This is a da‘eef (weak) isnad. Saalim ibn Abi’l-Ja‘d did not hear [reports] from ‘Uthmaan. Al-Haafiz al-‘Alaa’i (may Allah have mercy on him) said: Saalim ibn Abi’l-Ja‘d al-Kufi is well known; he narrated many mursal reports from the senior Sahaabah such as ‘Umar, ‘Ali, ‘Aa’ishah, Ibn Mas‘ood and others (may Allah be pleased with them). Abu Zar‘ah said: [Reports narrated by] Saalim ibn Abi’l-Ja‘d from ‘Umar, ‘Uthmaan and ‘Ali are mursal.
End quote from Jaami‘ at-Tahseel (p. 179)
Ibn ‘Abd Rabbihi said in al-‘Aqd al-Fareed (5/57):
In a hadith narrated by al-A‘mash from Abu Bakr ibn Abi Shaybah, he said: The companions of ‘Uthmaan wrote down his mistakes on a page and wrote down people’s criticisms of him. They said: Who will take this to him? ‘Ammaar said: I will. So he took it to him, and when he read it he [‘Uthmaan] said: May Allah cause your disgrace. ‘Ammaar said: And Abu Bakr and ‘Umar too? ‘Uthmaan stood up and beat him until he fell unconscious. Then ‘Uthmaan regretted it, and he sent Talhah and az-Zubayr to him to say to him: Choose one of three: either forgive me, or accept compensation for the injury, or retaliate in kind [qisas]. ‘Ammaar said: By Allah, I will not accept any of them until I meet Allah! Abu Bakr [ibn Abi Shaybah, the narrator of this report] said: I mentioned this hadith to al-Hasan ibn Saalih, and he said: ‘Uthmaan could not have done more than he did (to seek reconciliation).
This is a da‘eef (weak) isnad, like the previous report. Al-A‘mash is regarded as being among the junior Taabi‘een; he was born too late to have met ‘Uthmaan or ‘Ali or ‘Ammaar.
See: Mizaan al-I‘tidaal (2/224) and at-Tahdheeb (4/196).
In fact, Ibn ‘Abd Rabbihi, who quoted this report in his book, did not trace its isnad back to al-A‘mash. As it is possible that this report may be traced to someone who comes before al-A‘mash [in the chain of narration], it is also possible that it may be traced to someone who comes after him, whom Ibn ‘Abd Rabbihi omitted between Ibn Abi Shaybah and al-A‘mash.

→ RAW DATA:
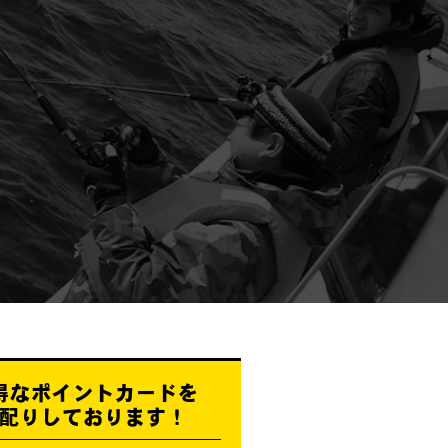
得なポイントカードを
配りしております！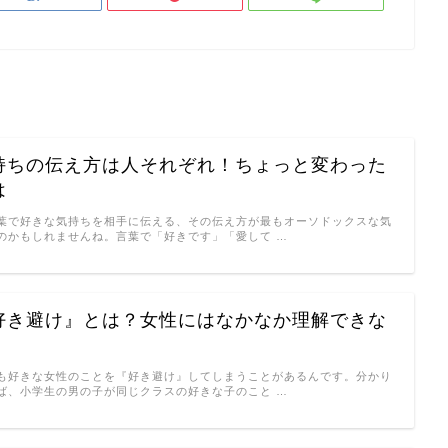
持ちの伝え方は人それぞれ！ちょっと変わった
は
葉で好きな気持ちを相手に伝える、その伝え方が最もオーソドックスな気
のかもしれませんね。言葉で「好きです」「愛して …
好き避け』とは？女性にはなかなか理解できな
も好きな女性のことを『好き避け』してしまうことがあるんです。分かり
ば、小学生の男の子が同じクラスの好きな子のこと …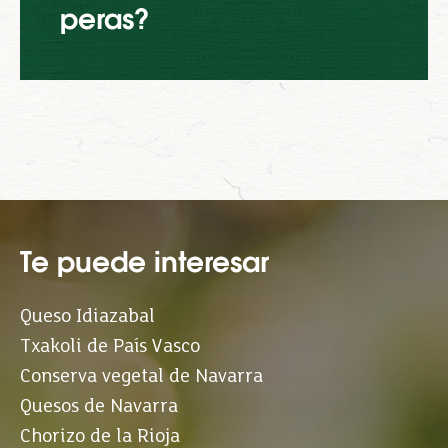
peras?
Te puede interesar
Queso Idiazabal
Txakoli de País Vasco
Conserva vegetal de Navarra
Quesos de Navarra
Chorizo de la Rioja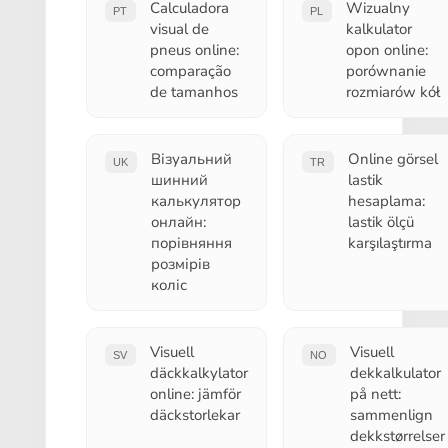
Calculadora
Wizualny
PT
PL
visual de
kalkulator
pneus online:
opon online:
comparação
porównanie
de tamanhos
rozmiarów kół
Візуальний
Online görsel
UK
TR
шинний
lastik
калькулятор
hesaplama:
онлайн:
lastik ölçü
порівняння
karşılaştırma
розмірів
коліс
Visuell
Visuell
SV
NO
däckkalkylator
dekkalkulator
online: jämför
på nett:
däckstorlekar
sammenlign
dekkstørrelser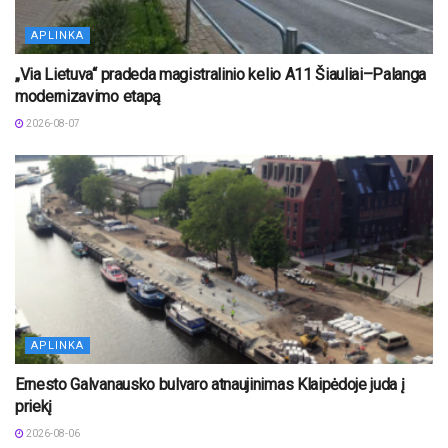
APLINKA
„Via Lietuva“ pradeda magistralinio kelio A11 Šiauliai–Palanga
modernizavimo etapą
2026-08-07
APLINKA
Ernesto Galvanausko bulvaro atnaujinimas Klaipėdoje juda į
priekį
2026-08-06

→ PROBLEMS TO WORK ON:
(1) In the passage on the weak isnad, to whom did Abu Bakr ibn Abi Shaybah mention the hadith about ‘Ammaar?
(2) Reproduce everything in the isnad passage from "This is a da‘eef (weak) isnad, like" down to "and at-Tahdheeb (4/196).".
(3) In the isnad passage, shorten the paragraph beginning "In fact, Ibn ‘Abd Rabbihi" while keeping its main facts.

→ EXERCISE RESULTS:
(1) Al-Hasan ibn Saalih.

(2)
This is a da‘eef (weak) isnad, like the previous report. Al-A‘mash is regarded as being among the junior Taabi‘een; he was born too late to have met ‘Uthmaan or ‘Ali or ‘Ammaar.
See: Mizaan al-I‘tidaal (2/224) and at-Tahdheeb (4/196).

(3) Ibn ‘Abd Rabbihi quoted this report without tracing its isnad back to al-A‘mash. The report might therefore go back to a narrator before al-A‘mash in the chain. It might also go back to one after him whom Ibn ‘Abd Rabbihi left out between Ibn Abi Shaybah and al-A‘mash.